1
votes

I have a data frame with one dependent variable and 20 independent variables. I would like to find the correlation coefficients between the dependent variable and each of the independent variables and the associated p-values. I wrote the following function:

for (i in 2:20){
     correl = cor.test(df[ , i], df[ , 22])
     print(correl)
}

It prints out a one correlation coefficient and its p-value at a time. Is there a function that will produce the same results in a tabular format?

1
Just as a reference, see my blog post for getting correlations after seeing the same sort of question on Stack Overflow many times: drsimonj.svbtle.com/… - Simon Jackson

1 Answers

1
votes

You can use sapply to grab a vector of results, one for each pair:

base.idx <- 1
other.idx <- 2:20
cors <- unname(sapply(other.idx, function(i) cor.test(df[,base.idx], df[,i])$estimate))
pvals <- unname(sapply(other.idx, function(i) cor.test(df[,base.idx], df[,i])$p.value))

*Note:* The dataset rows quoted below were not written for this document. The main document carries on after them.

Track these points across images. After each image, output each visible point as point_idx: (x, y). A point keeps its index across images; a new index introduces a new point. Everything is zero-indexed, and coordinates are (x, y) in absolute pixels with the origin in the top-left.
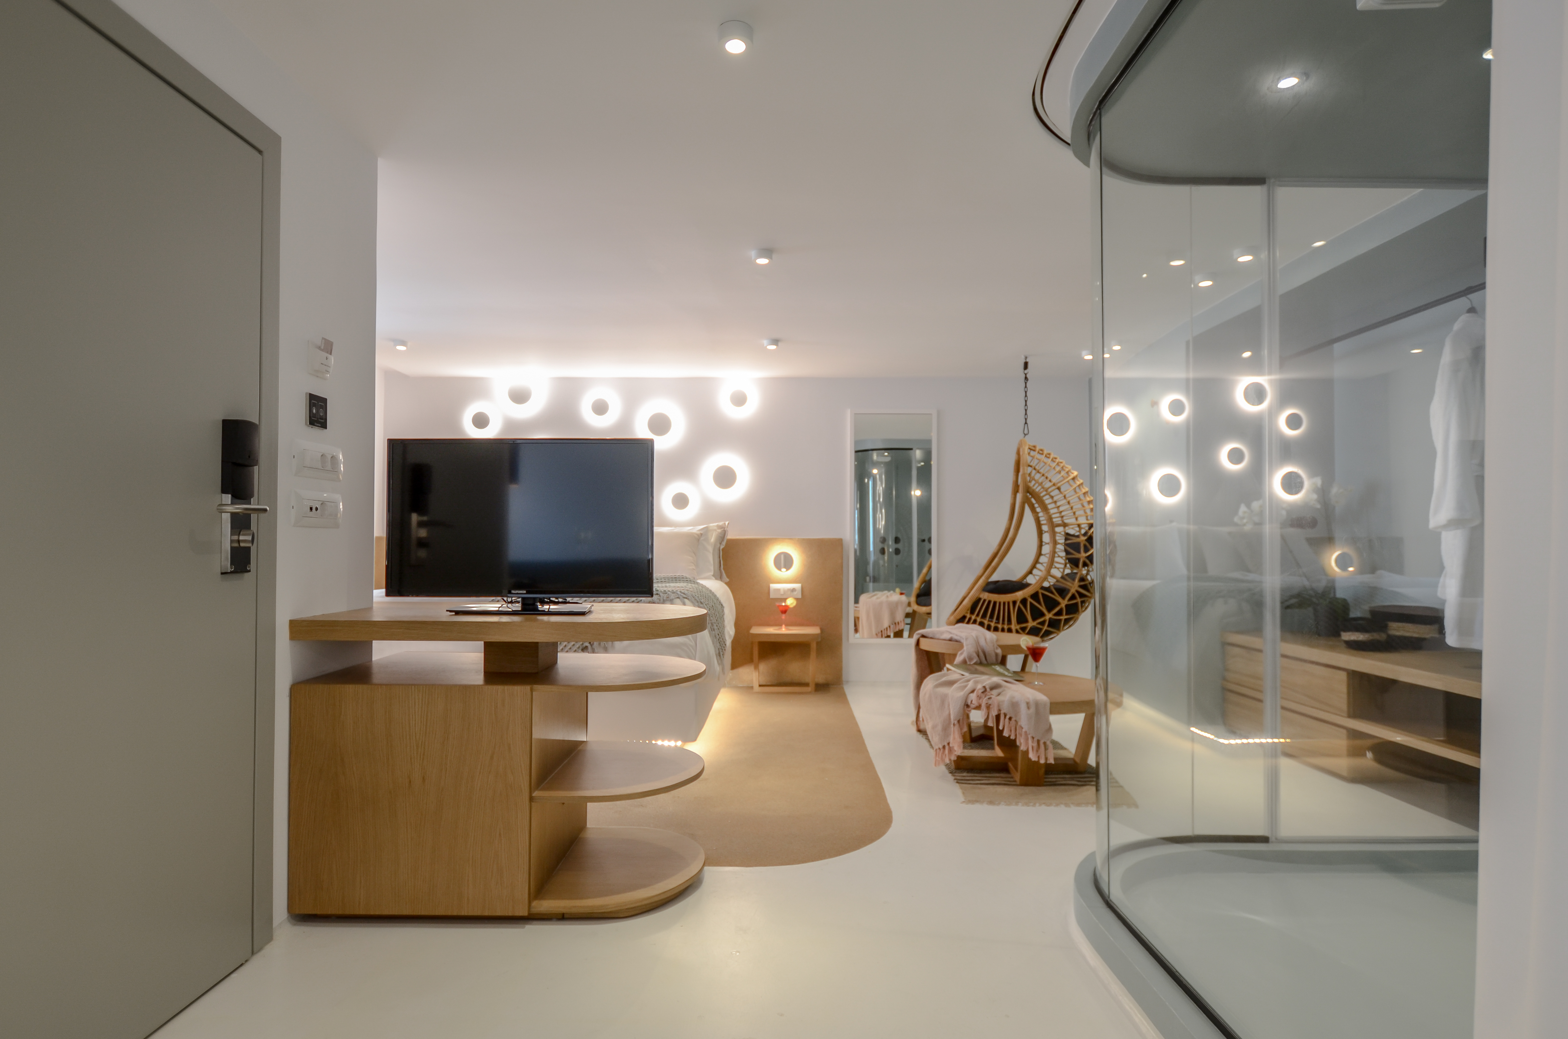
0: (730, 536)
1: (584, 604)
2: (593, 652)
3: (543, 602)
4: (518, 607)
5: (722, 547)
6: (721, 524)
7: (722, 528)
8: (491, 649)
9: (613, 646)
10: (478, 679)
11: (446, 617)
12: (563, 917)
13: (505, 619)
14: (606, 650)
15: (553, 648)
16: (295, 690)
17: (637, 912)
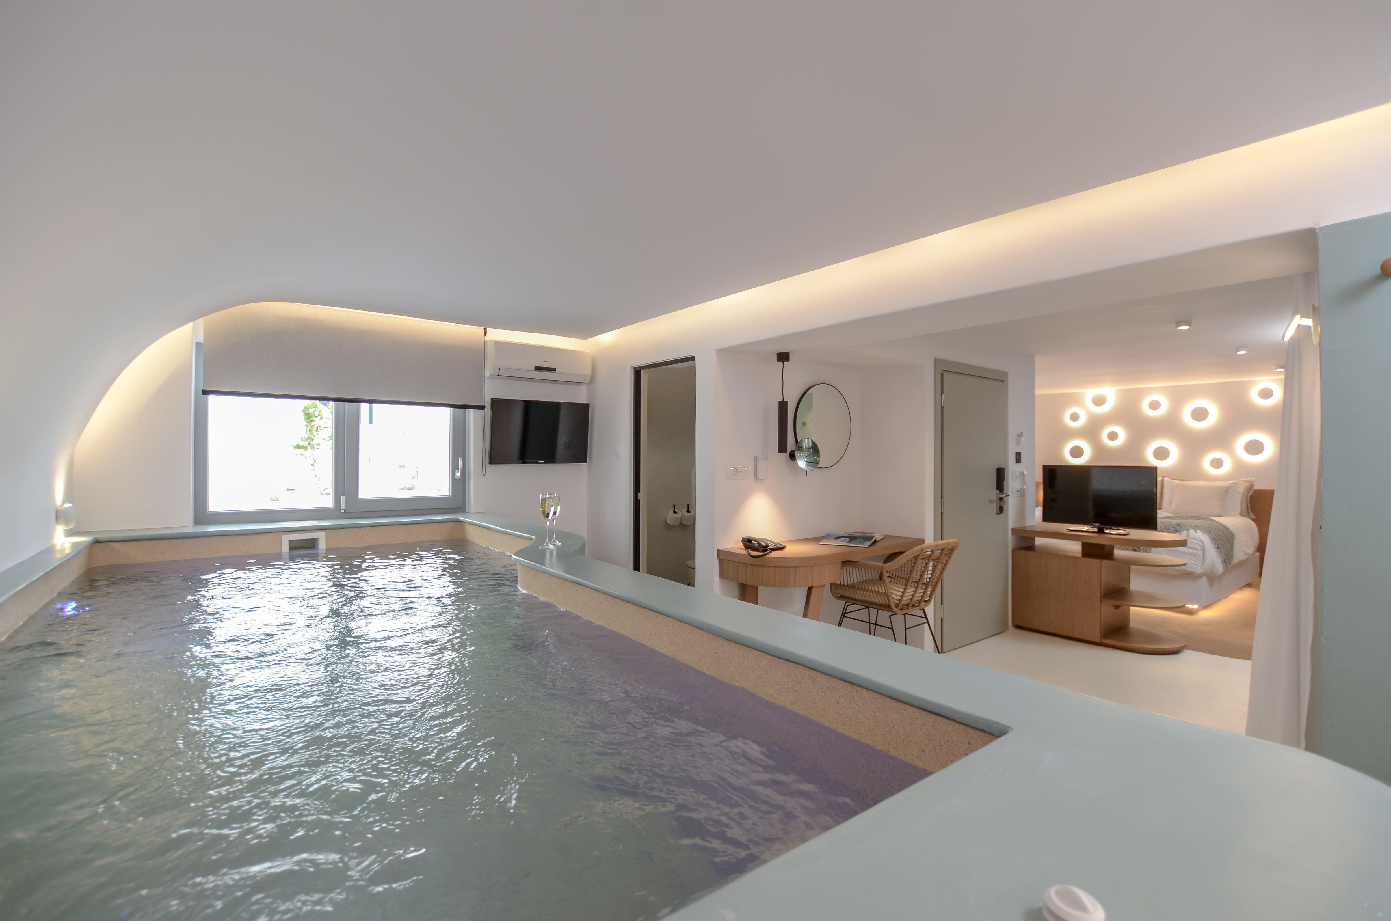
0: (1258, 487)
1: (1128, 530)
2: (1139, 551)
3: (1107, 529)
4: (1096, 530)
5: (1250, 495)
6: (1249, 479)
7: (1250, 482)
8: (1084, 545)
9: (1150, 550)
10: (1080, 555)
11: (1065, 531)
12: (1115, 647)
13: (1090, 534)
14: (1146, 551)
15: (1112, 548)
16: (1013, 551)
17: (1147, 652)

Here's an example with the built-in iris dataset, grabbing the correlation information between Sepal.Length and the other three numeric values:

base.idx <- 1
other.idx <- 2:4
(cors <- unname(sapply(other.idx, function(i) cor.test(iris[,base.idx], iris[,i])$estimate)))
# [1] -0.1175698  0.8717538  0.8179411
(pvals <- unname(sapply(other.idx, function(i) cor.test(iris[,base.idx], iris[,i])$p.value)))
# [1] 0.1518983 0.0000000 0.0000000